Top of DATASET RECORDS

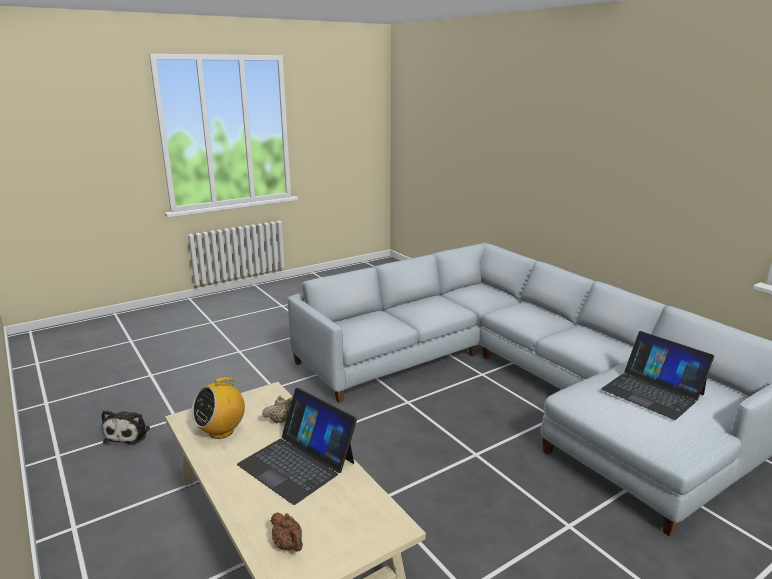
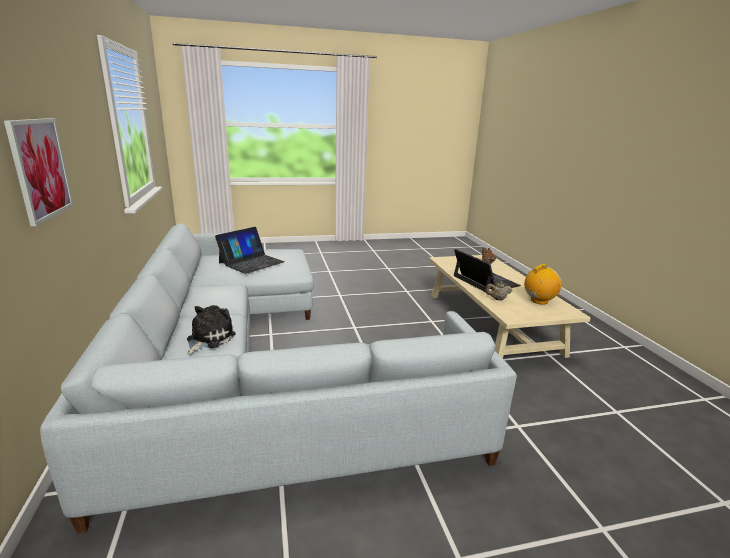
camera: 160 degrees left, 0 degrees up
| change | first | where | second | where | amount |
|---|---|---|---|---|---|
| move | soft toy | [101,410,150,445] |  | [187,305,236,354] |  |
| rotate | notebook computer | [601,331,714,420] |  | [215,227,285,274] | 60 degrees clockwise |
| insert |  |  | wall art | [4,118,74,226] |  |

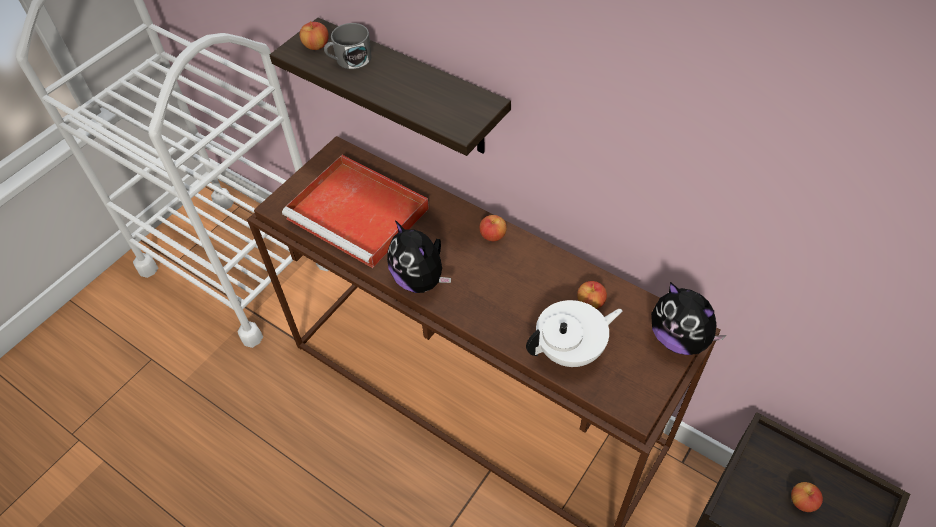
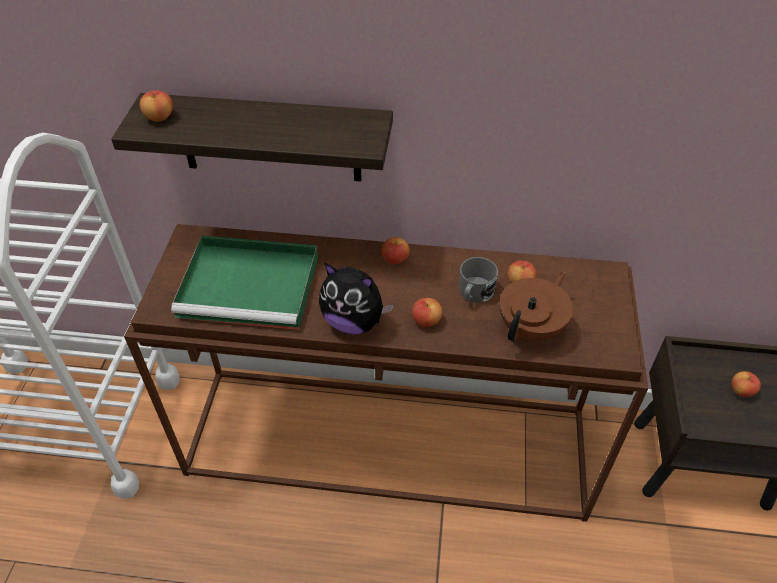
camera: 30 degrees left, 5 degrees down
| change | first | where | second | where | amount |
|---|---|---|---|---|---|
| recolor | red-coloured serving tray | [282,155,429,268] | greenish serving tray | [171,235,318,330] |  |
| move | gray coffee mug | [324,23,372,69] |  | [459,257,498,303] |  |
| recolor | whitish pot for tea | [526,300,622,367] | brown pot for tea | [499,272,573,342] |  |
| delete | soft toy | [651,282,727,355] |  |  |  |
| insert |  |  | apple | [412,298,442,327] |  |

Bottom of DATASET RECORDS

WHAT TO PRODUCE
Would you reproduce the listing above in full and exactly, without its pictures?

ANSWER SECTION
camera: 160 degrees left, 0 degrees up
| change | first | where | second | where | amount |
|---|---|---|---|---|---|
| move | soft toy | [101,410,150,445] |  | [187,305,236,354] |  |
| rotate | notebook computer | [601,331,714,420] |  | [215,227,285,274] | 60 degrees clockwise |
| insert |  |  | wall art | [4,118,74,226] |  |

camera: 30 degrees left, 5 degrees down
| change | first | where | second | where | amount |
|---|---|---|---|---|---|
| recolor | red-coloured serving tray | [282,155,429,268] | greenish serving tray | [171,235,318,330] |  |
| move | gray coffee mug | [324,23,372,69] |  | [459,257,498,303] |  |
| recolor | whitish pot for tea | [526,300,622,367] | brown pot for tea | [499,272,573,342] |  |
| delete | soft toy | [651,282,727,355] |  |  |  |
| insert |  |  | apple | [412,298,442,327] |  |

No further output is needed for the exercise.